Key Signalling Pathways

  •  90% of tumours harbour activating alterations in MAPK or PI3K/Akt cascades, conferring selective growth advantage.
  • MAPK pathway alterations: RET/PTC and NTRK rearrangements; BRAF and RAS point mutations.
  • PI3K/Akt pathway alterations: less common, involve genes such as PTEN and PIK3CA.

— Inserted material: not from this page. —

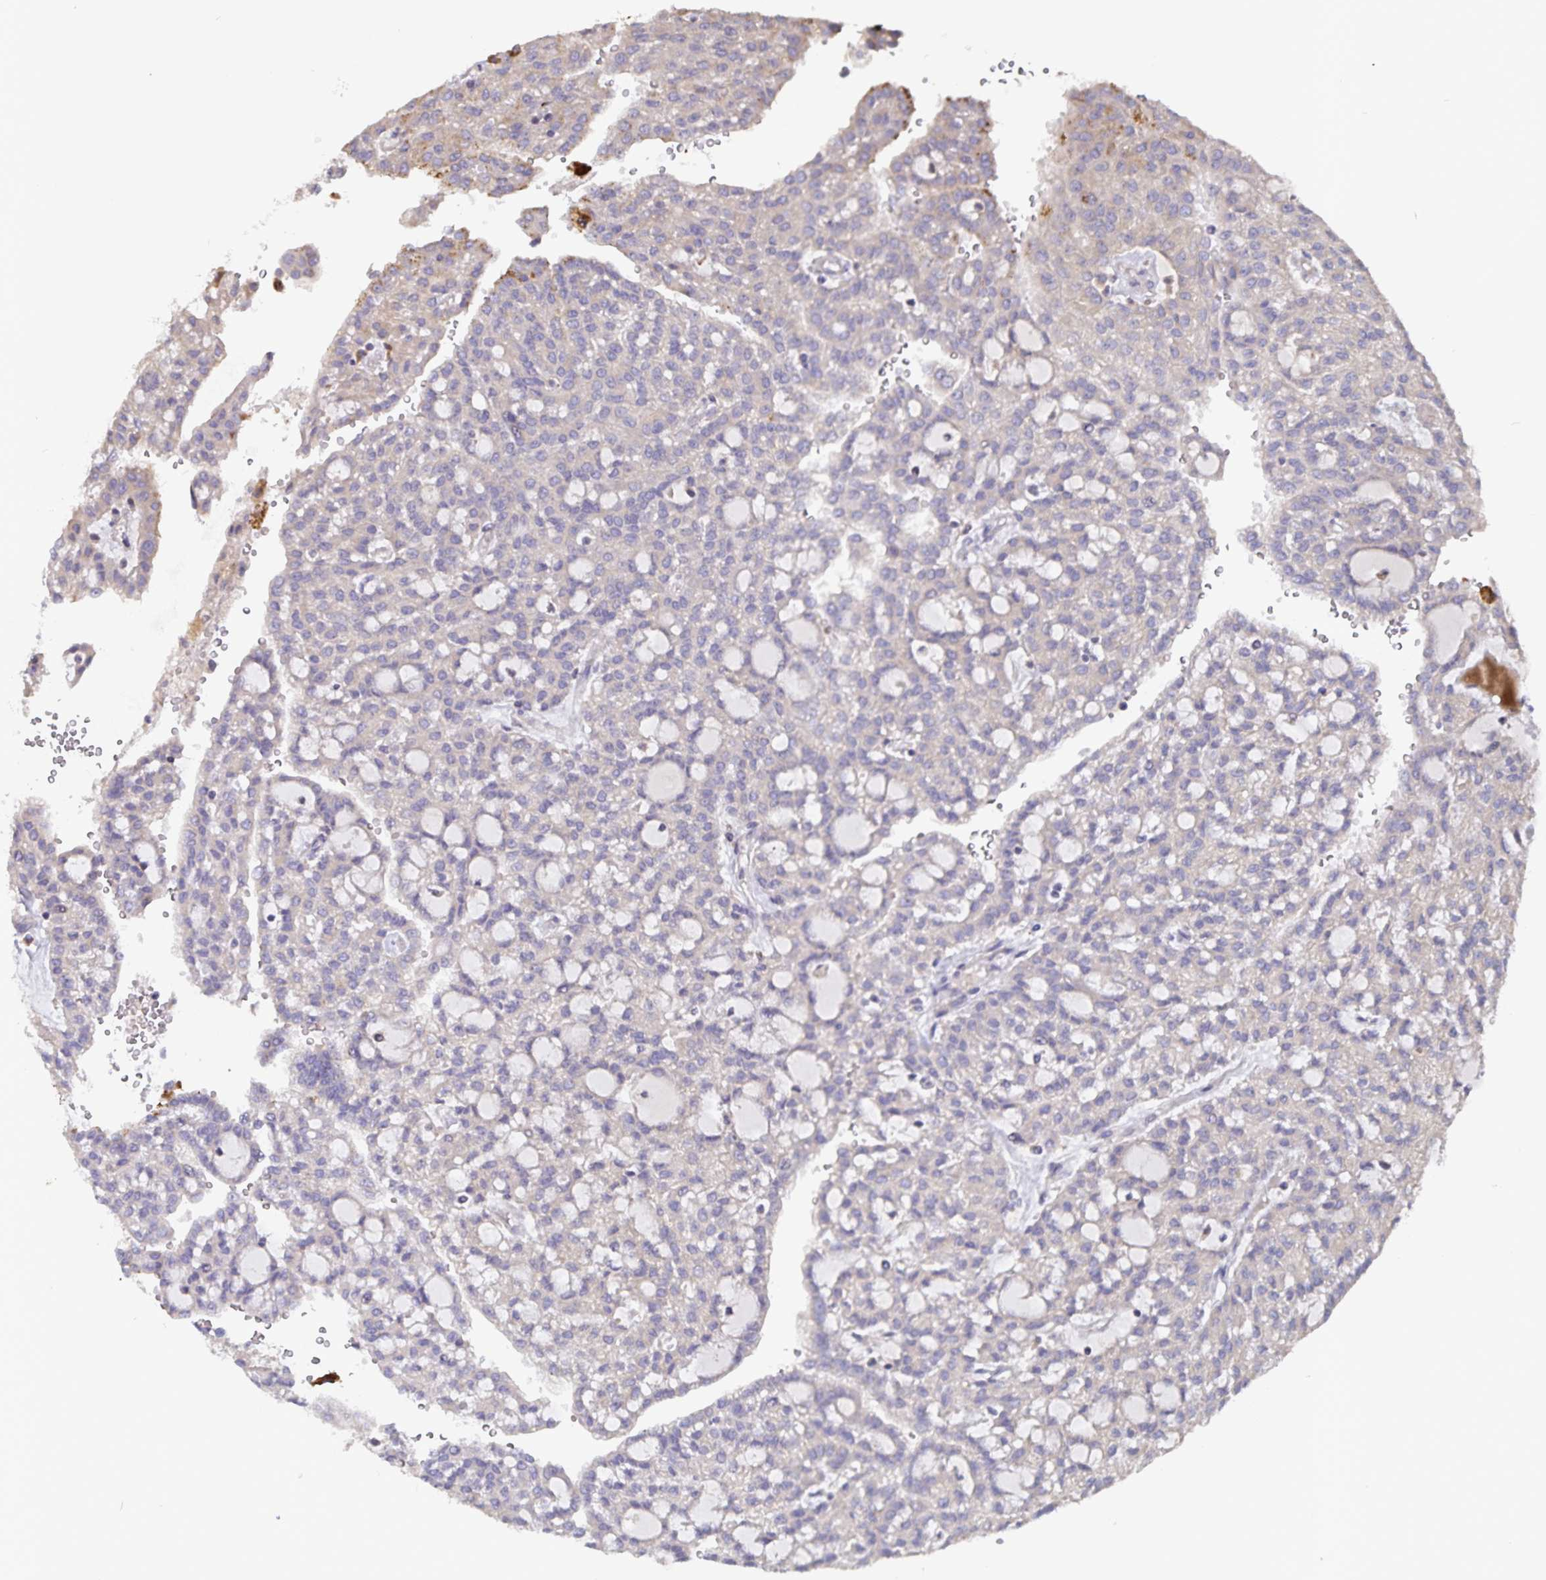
{"staining": {"intensity": "negative", "quantity": "none", "location": "none"}, "tissue": "renal cancer", "cell_type": "Tumor cells", "image_type": "cancer", "snomed": [{"axis": "morphology", "description": "Adenocarcinoma, NOS"}, {"axis": "topography", "description": "Kidney"}], "caption": "Micrograph shows no significant protein staining in tumor cells of adenocarcinoma (renal).", "gene": "FBXL16", "patient": {"sex": "male", "age": 63}}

Continuum of Differentiation

  • Tumours range from well‑differentiated (papillary, follicular, oncocytic) through poorly differentiated to undifferentiated (anaplastic).
  • Poorly differentiated carcinomas exhibit partial loss of thyroid‑specific functions (radioiodine uptake, thyroglobulin synthesis).
  • Tumour dedifferentiation occurs in up to two‑thirds of cases during progression.


Patterns of Spread

  • Papillary carcinomas: lymphatic dissemination to cervical nodes.
  • Follicular and oncocytic carcinomas: haematogenous metastases (lung, bone).
  • Anaplastic carcinomas: aggressive local invasion and early distant spread.
  • Primary thyroid lymphomas develop in chronic lymphocytic thyroiditis, showing B‑cell or MALT phenotypes.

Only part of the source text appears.